As restaurants were closed and travel was difficult during the pandemic, consumers had few spending options and the savings ended up piling up in bank accounts.
As the bank only offers its loyal savers 0.2% interest on savings, the bank’s annualized interest charges amount to just £500 million on these almost a half a trillion pounds of customer deposits.
The bank can take those deposits and lend the money overnight to the Bank of England earning 1.75% risk-free or buy UK government bonds, which currently yield over 3%. Simply put, Lloyds is not passing on the benefits of rising interest rates to savers and if this continues it will enjoy windfall profits.
Windfall profits are expected to be a net positive for Lloyds Bank shares, although the past two decades have shown that bad bank behavior and poor public relations have been bad news for shareholder returns, while high management continued to leverage bonuses very well.
Will falling property prices affect earnings?
The biggest risk to the company’s outlook is the prospect of an economic slowdown and falling house prices, which will lead to increased write-downs for bad debts.
The cheap mortgage deals and stamp duty holidays that boosted the UK property market during the pandemic have come to an end. Two-year fixed mortgage rates have tripled in the space of 12 months.

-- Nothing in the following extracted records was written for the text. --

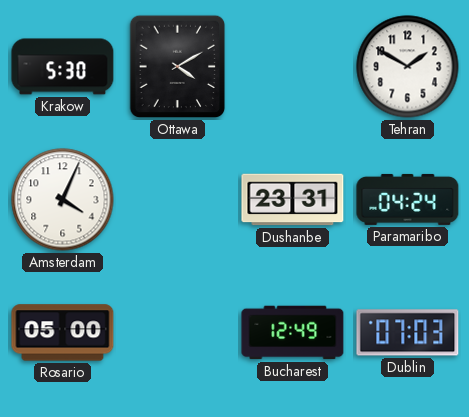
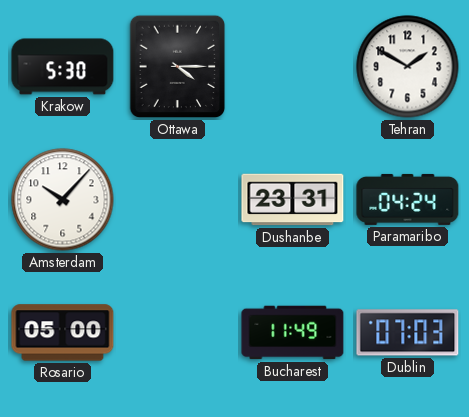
Ottawa: 4:10 -> 4:15
Amsterdam: 4:04 -> 10:07
Bucharest: 12:49 -> 11:49
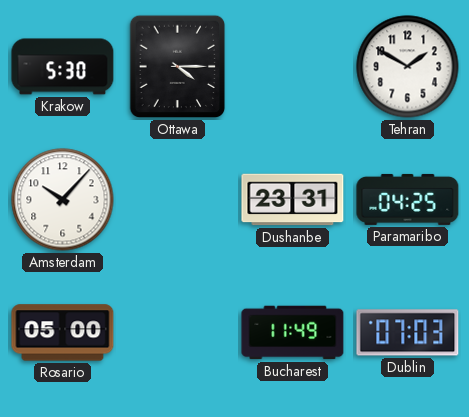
Paramaribo: 04:24 -> 04:25
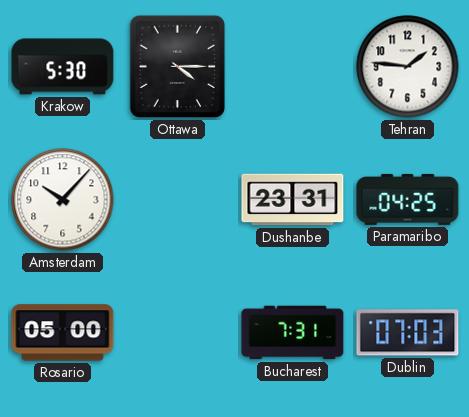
Tehran: 1:50 -> 1:46
Bucharest: 11:49 -> 7:31
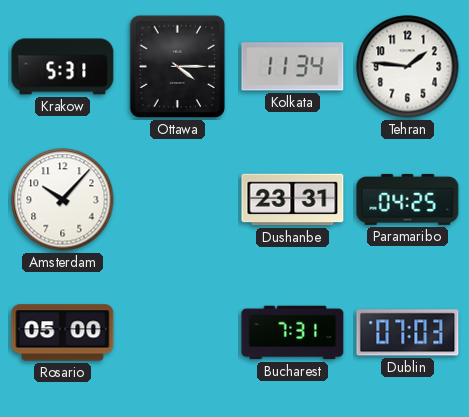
Krakow: 5:30 -> 5:31
Kolkata: none -> 11:34
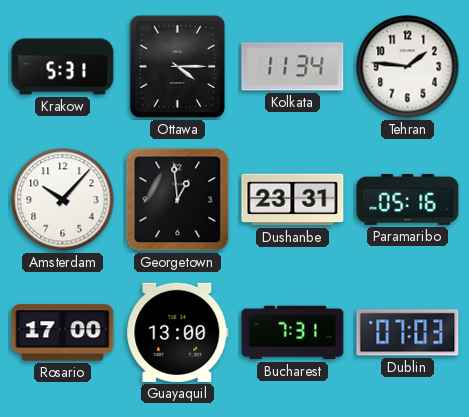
Georgetown: none -> 12:59
Paramaribo: 04:25 -> 05:16
Rosario: 05:00 -> 17:00
Guayaquil: none -> 13:00
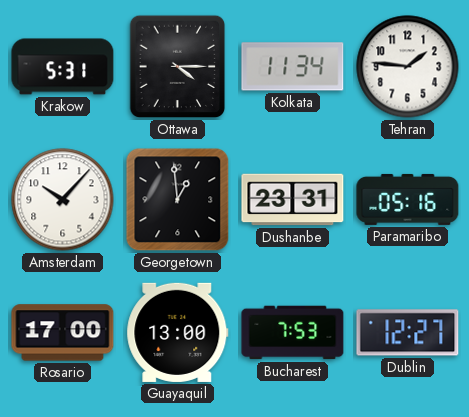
Bucharest: 7:31 -> 7:53
Dublin: 07:03 -> 12:27
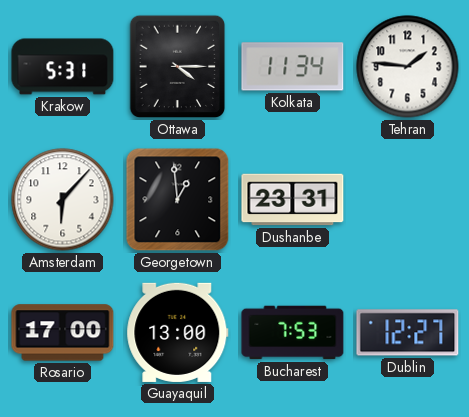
Amsterdam: 10:07 -> 6:07
Paramaribo: 05:16 -> none
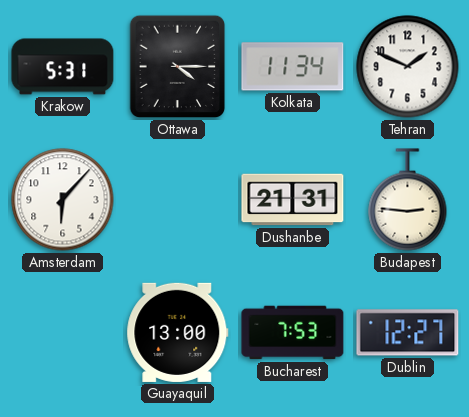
Tehran: 1:46 -> 1:49
Georgetown: 12:59 -> none
Dushanbe: 23:31 -> 21:31
Budapest: none -> 2:46
Rosario: 17:00 -> none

This tightening of credit conditions is already having an effect on the market. The most recent figures from the Bank of England show that mortgage approvals, a leading indicator of the housing market, were down 14% year-on-year.

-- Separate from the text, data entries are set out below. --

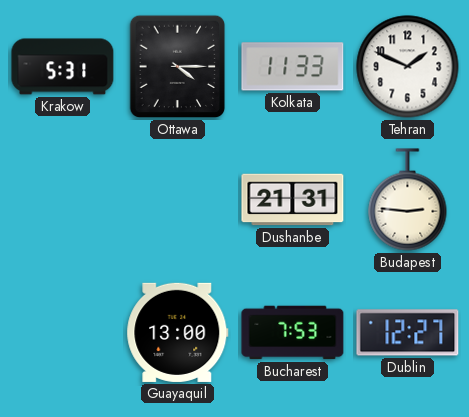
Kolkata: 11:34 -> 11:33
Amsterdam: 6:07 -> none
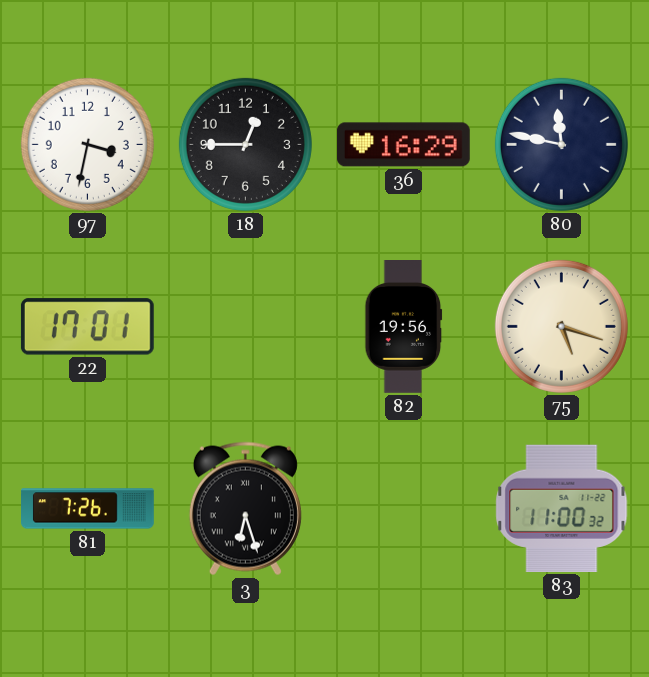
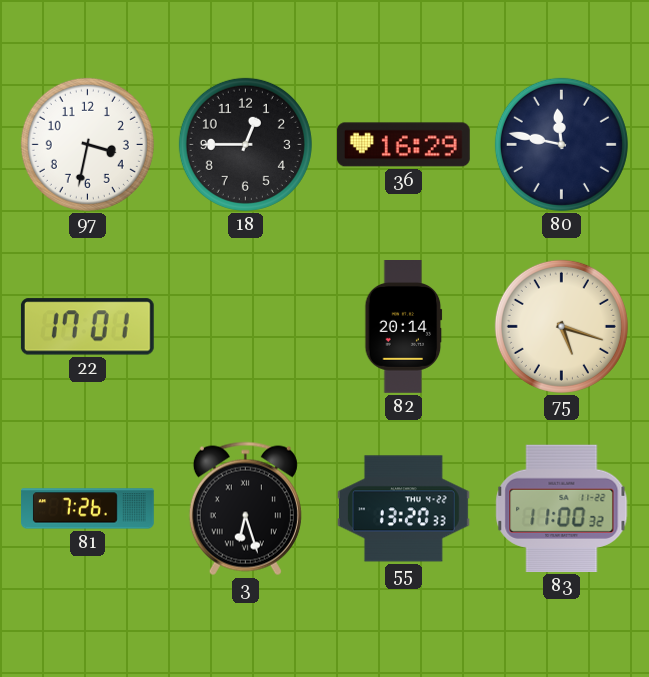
82: 19:56 -> 20:14
55: none -> 13:20
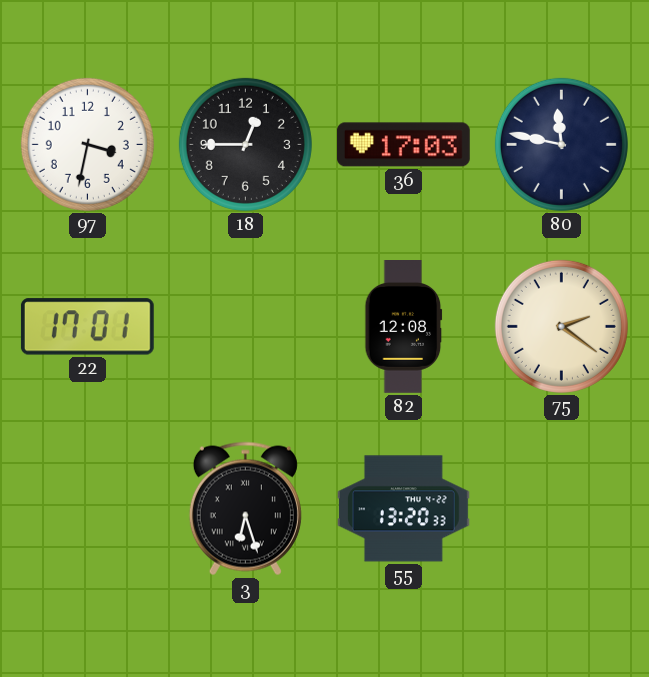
36: 16:29 -> 17:03
82: 20:14 -> 12:08
75: 5:18 -> 2:21
81: 7:26 -> none
83: 11:00 -> none
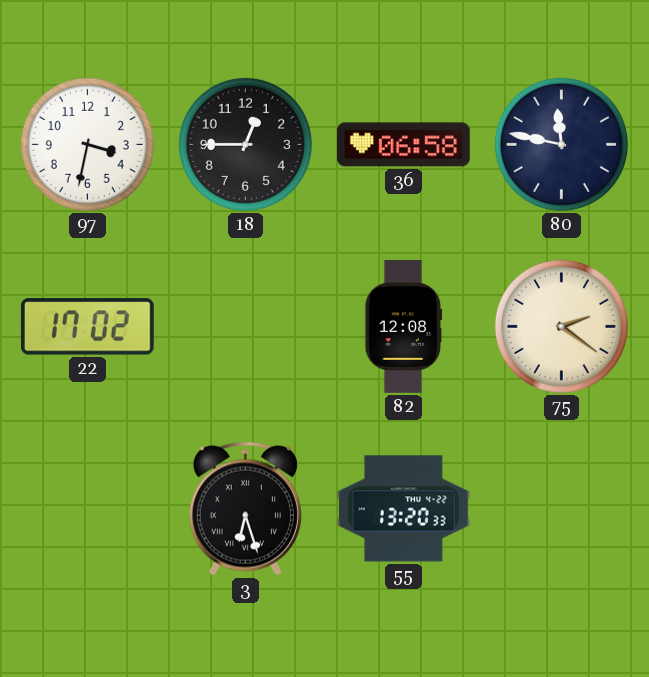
36: 17:03 -> 06:58
22: 17:01 -> 17:02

Lloyds’ mortgage portfolio is £310bn and has an average loan to value (LTV) ratio of 40%. Unlike before the financial crisis, Lloyds only has 3% of mortgage balances on an LTV above 80%, as regulators discouraged high LTV lending.
In other words, house prices could drop 20%, and only 3% of the bank’s mortgage borrowers would end up in negative equity. This means that a fall in property prices similar to that observed during the 2008 crisis is not, in itself, sufficient to cause a problem for the bank.

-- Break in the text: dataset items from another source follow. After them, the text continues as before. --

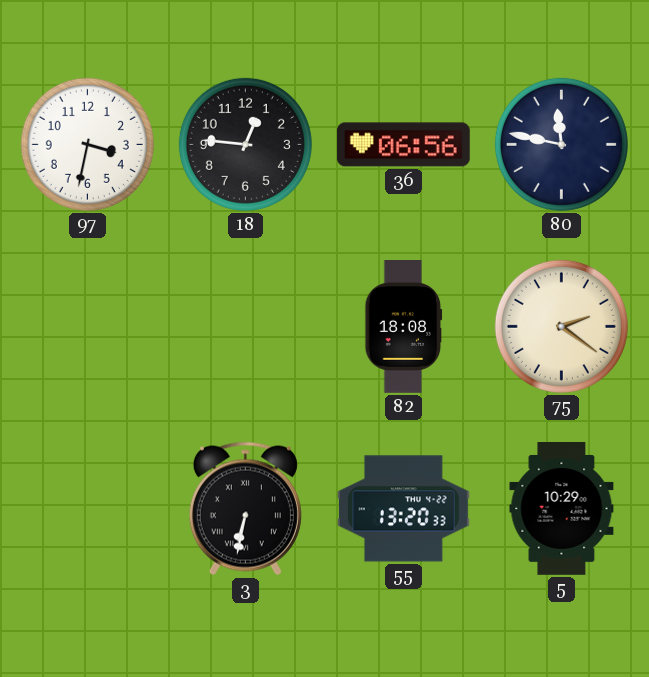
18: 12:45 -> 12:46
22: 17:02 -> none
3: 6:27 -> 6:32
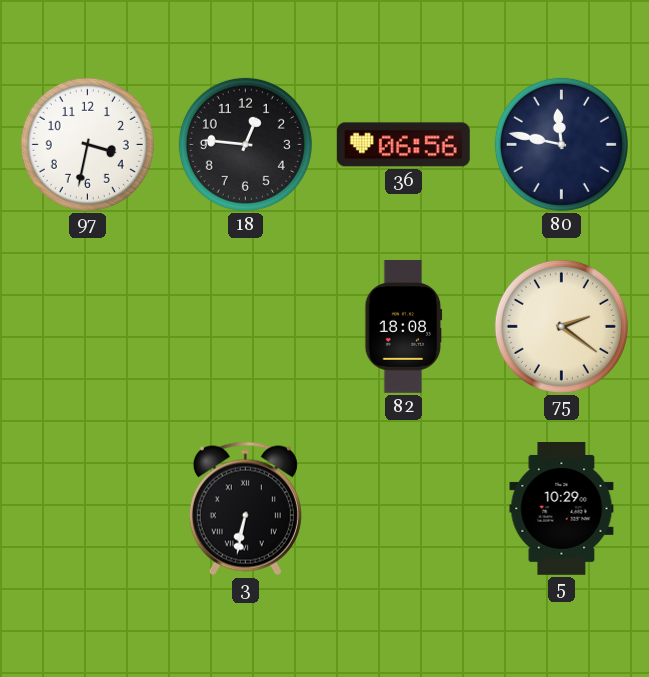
55: 13:20 -> none
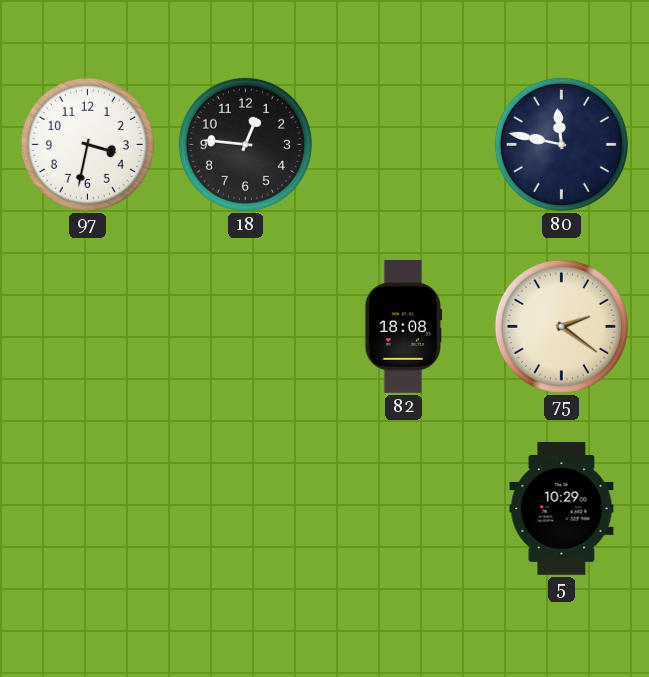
36: 06:56 -> none
3: 6:32 -> none
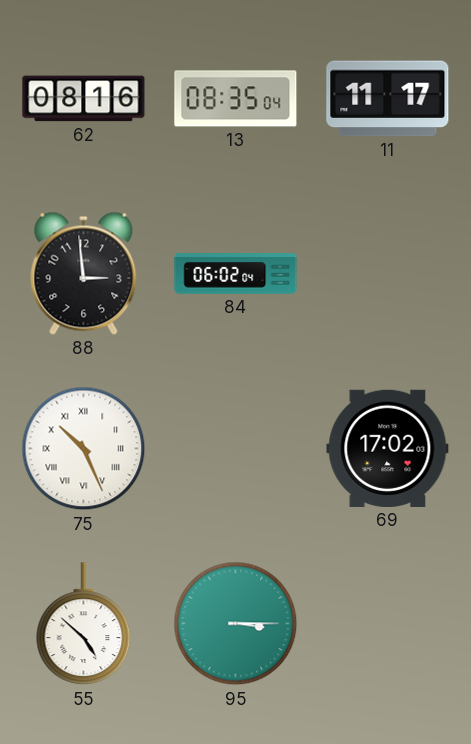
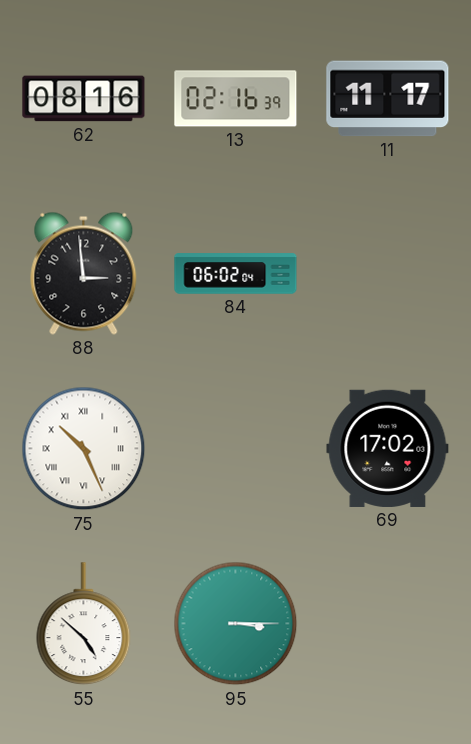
13: 08:35 -> 02:16
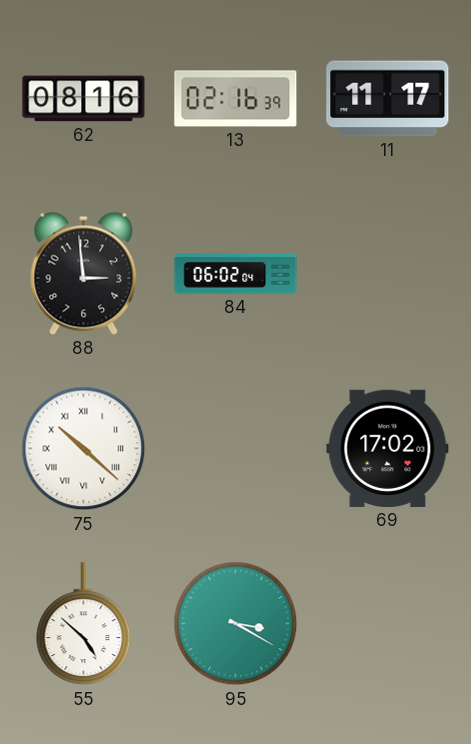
75: 10:26 -> 10:22
95: 3:15 -> 3:20
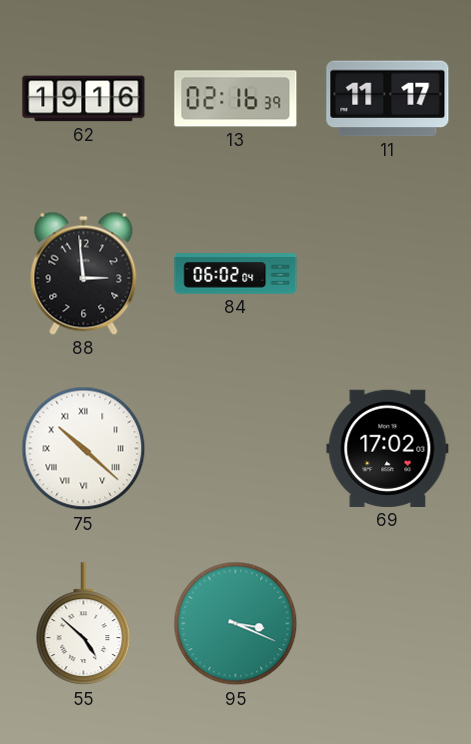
62: 08:16 -> 19:16
95: 3:20 -> 3:19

The unknowable risk for Lloyds Bank shares
Instead, the unknowable risk is unemployment. The Bank of England predicts five consecutive quarters of recession, with unemployment, a lagging indicator, starting to rise in the middle of next year.
For context, in the three years following the financial crisis, Lloyds took an £8.9 billion impairment charge in retail banking alone, including £4.2 billion in 2009. vast majority of these impairments came from bad uncollectible debts, such as credit cards, rather than the mortgage book.
Industry data shows credit card borrowing is growing at 13% annually, the highest annual rate since October 2005 (+13.7%) could be a harbinger of trouble ahead.
In response, Lloyds says borrowing on credit is not driven by the cost of living crisis.
Instead, the wealthiest households are spending on non-essential goods like travel, which are up 300% year-on-year and are now back to pre-Covid levels. Analysts’ consensus forecast for the bank shows current expectations for losses well below those suffered as a result of the financial crisis: £1.2bn write-down for the group’s bad debts next year, rising to £1.4 billion in the 2024 financial year.
If these predictions turn out to be correct, then the bank is trading on a price-to-earnings ratio of less than seven times 2023 and 2024 earnings. The expected dividend yield is close to 6%.
Gaining an advantage from rising interest rates means Lloyds Bank shares could outperform the broader market as most stocks are hurt by rising interest rate expectations.